When I was young, dinosaurs roamed the earth, there was the Blue book and the Red book. They were measuring sticks, blue wholesale, red retail. Now everyone has those plus Greysheet. Is Greysheet retail prices, theoretically? Then what is Bluesheet for PCGS and NGC and then Morgans has all those plus VAM. Can someone clarify all this for me?
Any book is essentially worthless for anything other than telling what dates cost more, by the time an annual book is printed the prices are already out of date. The easiest for prices is real world sales https://www.pcgs.com/auctionprices For CAC coins theres also https://www.caccoin.com/pop/ The vast majority of things you should be able to find some general idea from real world sales on the various sites or GC or ebay, if not greysheet and having a feel for it would be the next best thing for it.
Even the new owners of Krause publications are trying to migrate people to the net at Numismaster.
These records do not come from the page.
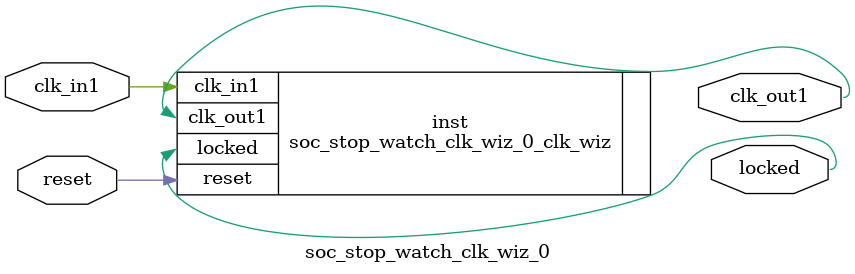
<source format=v>


`timescale 1ps/1ps

(* CORE_GENERATION_INFO = "soc_stop_watch_clk_wiz_0,clk_wiz_v6_0_15_0_0,{component_name=soc_stop_watch_clk_wiz_0,use_phase_alignment=true,use_min_o_jitter=false,use_max_i_jitter=false,use_dyn_phase_shift=false,use_inclk_switchover=false,use_dyn_reconfig=false,enable_axi=0,feedback_source=FDBK_AUTO,PRIMITIVE=MMCM,num_out_clk=1,clkin1_period=10.000,clkin2_period=10.000,use_power_down=false,use_reset=true,use_locked=true,use_inclk_stopped=false,feedback_type=SINGLE,CLOCK_MGR_TYPE=NA,manual_override=false}" *)

module soc_stop_watch_clk_wiz_0 
 (
  // Clock out ports
  output        clk_out1,
  // Status and control signals
  input         reset,
  output        locked,
 // Clock in ports
  input         clk_in1
 );

  soc_stop_watch_clk_wiz_0_clk_wiz inst
  (
  // Clock out ports  
  .clk_out1(clk_out1),
  // Status and control signals               
  .reset(reset), 
  .locked(locked),
 // Clock in ports
  .clk_in1(clk_in1)
  );

endmodule

</source>
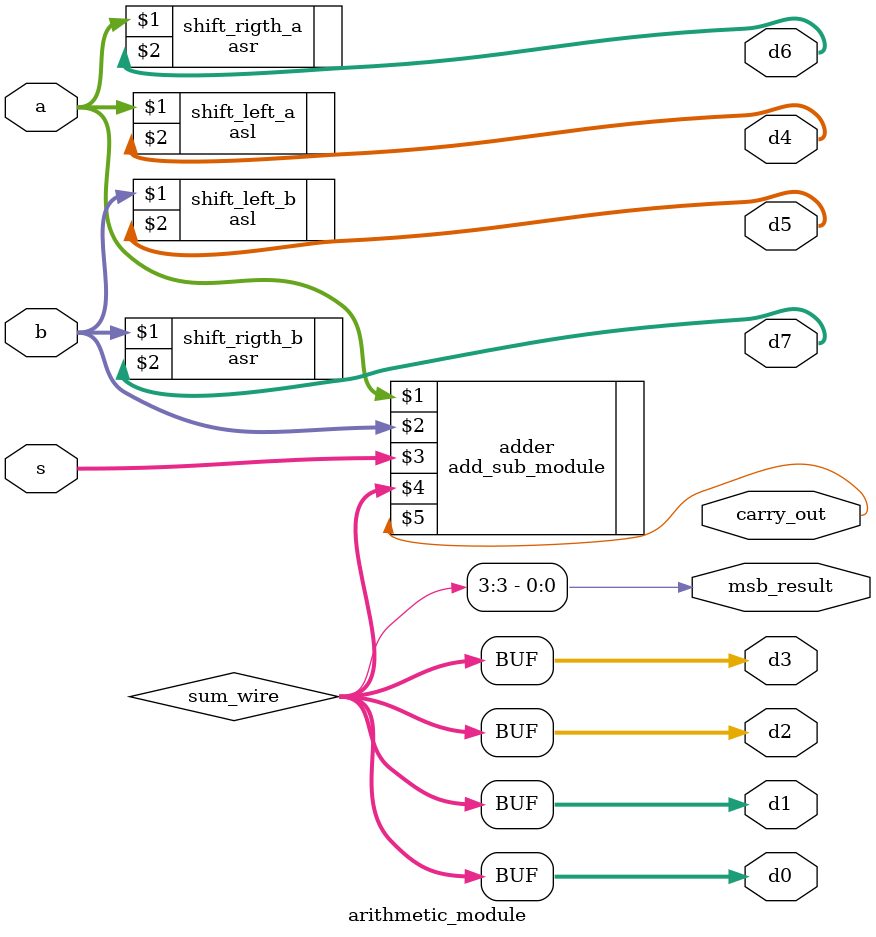
<source format=sv>
module arithmetic_module
	#(parameter N = 4)
	(input logic [N - 1 : 0] a, b, input [1:0] s, output logic [N - 1 : 0] d0, d1, d2, d3, d4, d5, d6, d7, output carry_out, msb_result);
	
	logic [N - 1 : 0] sum_wire;
		
	add_sub_module #(N) adder(a, b, s, sum_wire, carry_out);		
	
	assign msb_result = sum_wire[N - 1];	
	assign d0 = sum_wire;
	assign d1 = sum_wire;
	assign d2 = sum_wire;
	assign d3 = sum_wire;
		
	asl #(N) shift_left_a (a, d4);
	asl #(N) shift_left_b (b, d5);
	asr #(N) shift_rigth_a (a, d6);
	asr #(N) shift_rigth_b (b, d7);
	
	
endmodule 
</source>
Don't know if they will continue the print catalogs or not.
Greysheet is dealer to dealer wholesale for all coins, certified and not, generally examined by the buyer before the transaction. Generally, retail buyers should not expect to buy at these prices. Blue sheet is dealer to dealer wholesale for certified coins not examined by the buyer before the transaction. You can pretty much count on coins transacted this way being coins which will definitely not be high end for the grade.
Actually, that's incorrect. The new owner of Krause Publications is Bertlesman's Penguin Books unit. There have been no signs of new editions of the catalogs, which would be difficult to do without the database. The Numismatic News and the NumisMaster part of the former F+W Media were purchased by Active Interest Media, a unit of Cruz Bay Publishing. This includes the database. They have relaunched NumisMaster as a subscription-only price guide.
IMO, the best online coin price guide is this one called NumisMedia. http://www.numismedia.com/rarecoinprices/fmv.shtml It updates it's prices daily based on sales by coin dealers and it's free to use. Covers just about all grades.
Numismedia is a FMV guide - retail purchase price at a decent coin shop or auction. Not a "you can sell for " guide. With that caveat, it's a good resource and I use it a lot.
No price guide, regardless of who publishes it, is worth the paper or the bandwidth it takes - they are all worthless. When it comes to prices the only thing of any value, the only thing that can give you an idea of the real world price range for a given coin are realized auction prices from trusted and respected auction houses. And the reason I phrase it that way is because the results from more than a few auction web sites should be ignored. And the reason they should be ignored is because there are too many people who don't know what they are doing buying coins there.